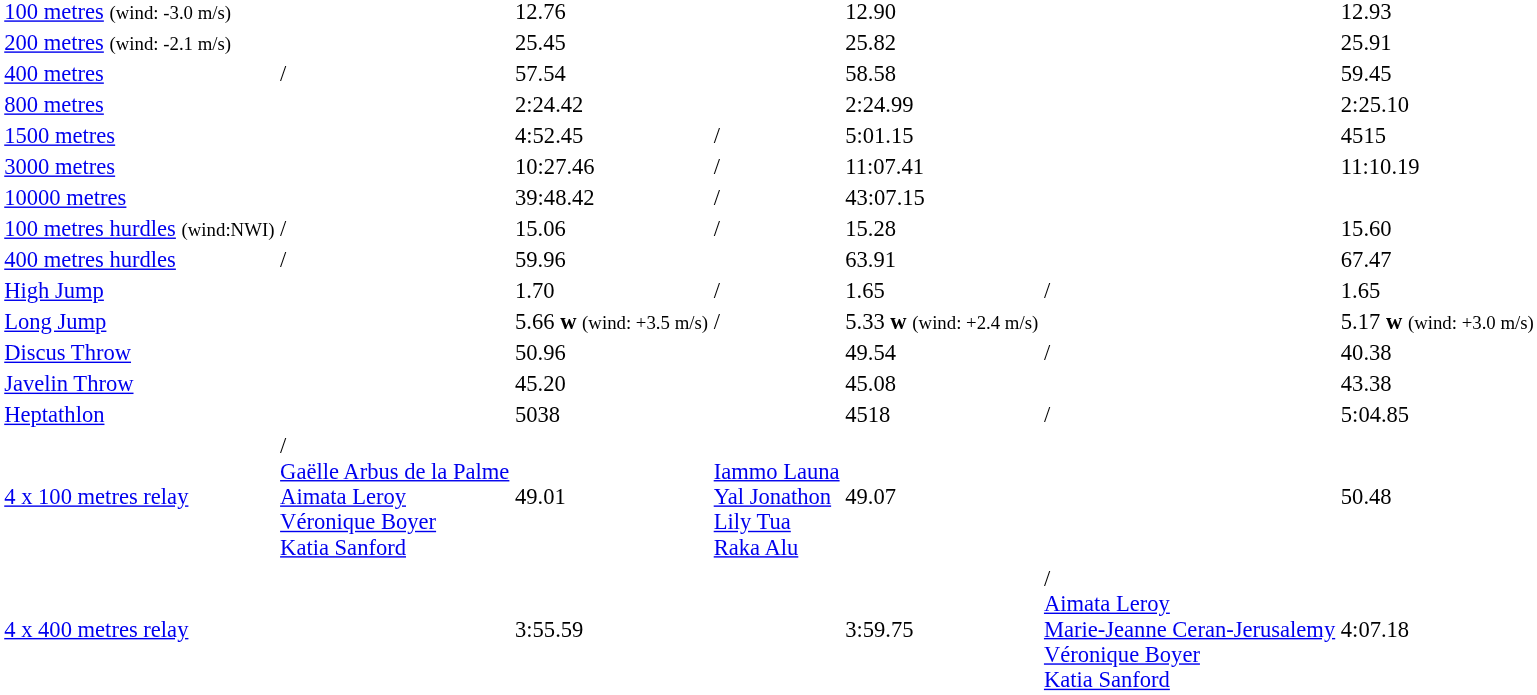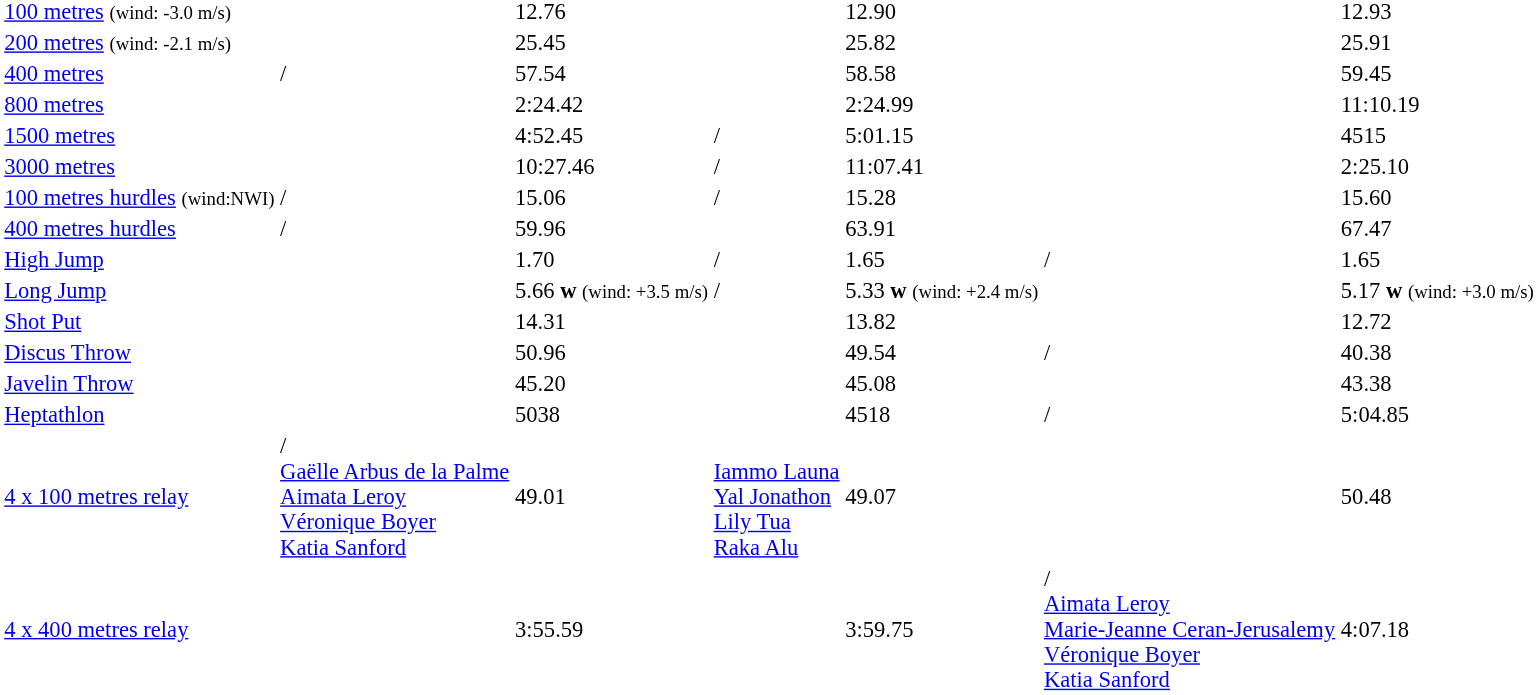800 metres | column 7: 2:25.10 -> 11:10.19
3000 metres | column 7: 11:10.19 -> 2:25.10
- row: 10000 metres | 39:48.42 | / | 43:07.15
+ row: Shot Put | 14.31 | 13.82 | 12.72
* * *
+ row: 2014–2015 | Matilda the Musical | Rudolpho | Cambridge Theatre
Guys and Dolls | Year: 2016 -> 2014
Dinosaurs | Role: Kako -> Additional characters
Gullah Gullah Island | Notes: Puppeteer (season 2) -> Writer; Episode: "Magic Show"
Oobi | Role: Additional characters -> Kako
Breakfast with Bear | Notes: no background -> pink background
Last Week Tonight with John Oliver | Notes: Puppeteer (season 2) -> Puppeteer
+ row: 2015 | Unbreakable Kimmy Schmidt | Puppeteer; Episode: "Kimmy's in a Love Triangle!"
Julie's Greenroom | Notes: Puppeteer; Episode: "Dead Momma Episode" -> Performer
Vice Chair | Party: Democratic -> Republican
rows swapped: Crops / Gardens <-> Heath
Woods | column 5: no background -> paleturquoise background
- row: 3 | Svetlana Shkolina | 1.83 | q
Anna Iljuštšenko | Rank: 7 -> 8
==
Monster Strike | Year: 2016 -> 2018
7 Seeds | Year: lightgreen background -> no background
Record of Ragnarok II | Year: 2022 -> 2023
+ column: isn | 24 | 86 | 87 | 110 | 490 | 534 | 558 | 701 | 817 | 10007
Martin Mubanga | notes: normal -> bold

- Task details: Retype the lines above, from the line containing "800 metres | column 7: 2:25.10 -> 11:10.19" through the line containing "13.82 | 12.72", both included, with every character unchanged. Omit the pictures from your answer.

- Complete answer:
800 metres | column 7: 2:25.10 -> 11:10.19
3000 metres | column 7: 11:10.19 -> 2:25.10
- row: 10000 metres | 39:48.42 | / | 43:07.15
+ row: Shot Put | 14.31 | 13.82 | 12.72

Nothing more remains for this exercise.